Schedule Sep 30, 2010
How Computers and the Brain are the Same and Different, and How Physics Can Help Explain This
Dr. Charles F. Stevens, Salk Institute

Our brain is arguably the most powerful computer in the known universe. We effortlessly carry out computations, like rapidly recognizing objects in the environment, that are beyond the capabilities of the most powerful non-biological computers. In this talk, I will describe how brains are constructed, compare the specific ways computers and brains are alike and different, and explain why the methods of theoretical physics can help us to understand these differences.

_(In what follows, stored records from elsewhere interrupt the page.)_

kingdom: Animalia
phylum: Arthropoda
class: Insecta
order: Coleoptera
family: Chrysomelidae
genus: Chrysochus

Charles F. "Chuck" Stevens, MD, PhD, is a neurobiologist at the Salk Institute in La Jolla. Dr. Stevens uses electrophysiology, molecular biology, functional imaging, electron and light microscopy, comparative neuroanatomy, and theoretic approaches to elucidate how neuronal circuits compute. He is Vincent J. Coates Professor of Molecular Neurobiology at the Salk Institute and Adjunct Professor of Pharmacology and of Neuroscience at the University of California, San Diego, School of Medicine. He received his B.A. degree in psychology at Harvard University, his M.D. degree at Yale University, and his Ph.D. degree in biophysics at the Rockefeller University for studies with Keffer Harline. He was a member of the faculties at the University of Washington Medical School and at Yale Medical School before joining the Salk Institute. Dr. Stevens is a member of the National Academy of Sciences and the American Academy of Arts and Sciences.